Begitupun dengan anak-anak YMB yang juga kaget mendapati wajah familiar di depannya. Bahkan Rama sampai berdiri dari duduknya karena ia yang paling mengenali wajah di depannya ini daripada teman-temannya yang masih tampak yakin tak yakin dengan dugaan mereka.
Aku mengisyaratkan mereka untuk duduk dengan tenang. Mengantisipasi sebuah nama yang keluar dari mulut mereka secara heboh, sehingga dapat menarik perhatian yang lain.
“Harap tenang ya, gaes. Orang ini sesuai dengan tebakan kalian, kok.” konfirmasiku. “Dan ini anak-anak YMB, Mas.”
Santika menutup mulutnya kaget. “OMG! Aku ga pernah nyangka kalau Mas Bupati kita bisa berpenampilan se idol ini.” katanya.

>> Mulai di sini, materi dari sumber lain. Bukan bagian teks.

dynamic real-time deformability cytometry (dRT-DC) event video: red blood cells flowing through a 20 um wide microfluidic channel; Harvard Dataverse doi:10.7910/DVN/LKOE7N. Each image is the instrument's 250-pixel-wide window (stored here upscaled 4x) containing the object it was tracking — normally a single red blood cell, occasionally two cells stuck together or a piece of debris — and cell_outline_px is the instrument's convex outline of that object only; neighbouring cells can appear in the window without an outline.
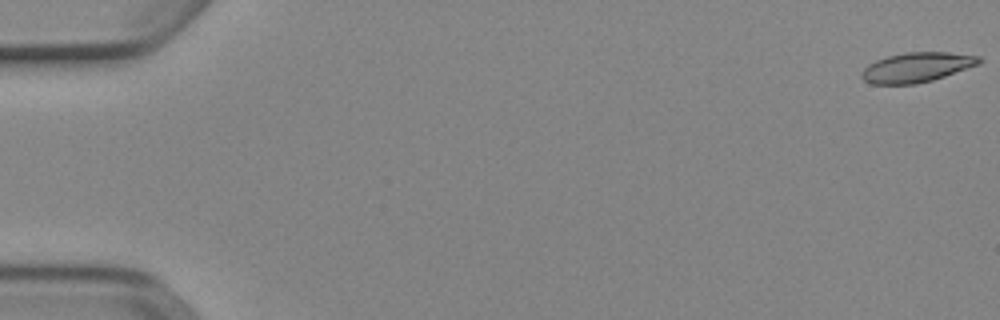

Renata dan Arabella mengangguk setuju.
“Mas Satya sama Mbak Kalila pacaran, ya?” tanya Rama.
Aku menggeleng cepat. “Engga. Tadi kita habis bahas project lanjutan YMB. Ternyata ada event di sini, jadi sekalian liat.”
“Kalau iya, juga gapapa, Mbak. Kami sangat merestui kalau Ibu Bupati Bawera nanti Mbak Kalila.”
Mas Satya mencondongkan tubuhnya tertarik mendengar perkataan Santika.
“Beneran ya kalian setuju kalau Ibu Bupati Bawera ntar Kalila?” tanyanya.
Keenamnya mengangguk kompak. “Sangat setuju.”
“Kalau begitu bantuin ya. Lagi di tahap profiling nih. Jadi jangan share kemana-mana dulu, ntar ada yang ngambek.”
“Tenang aja, Mas Buapti. Kami ini bisa jaga rahasia.”
“Kalau butuh info kegiatan sama sifatnya Mbak Kal di YMB bisa langsung menghubungi kami.”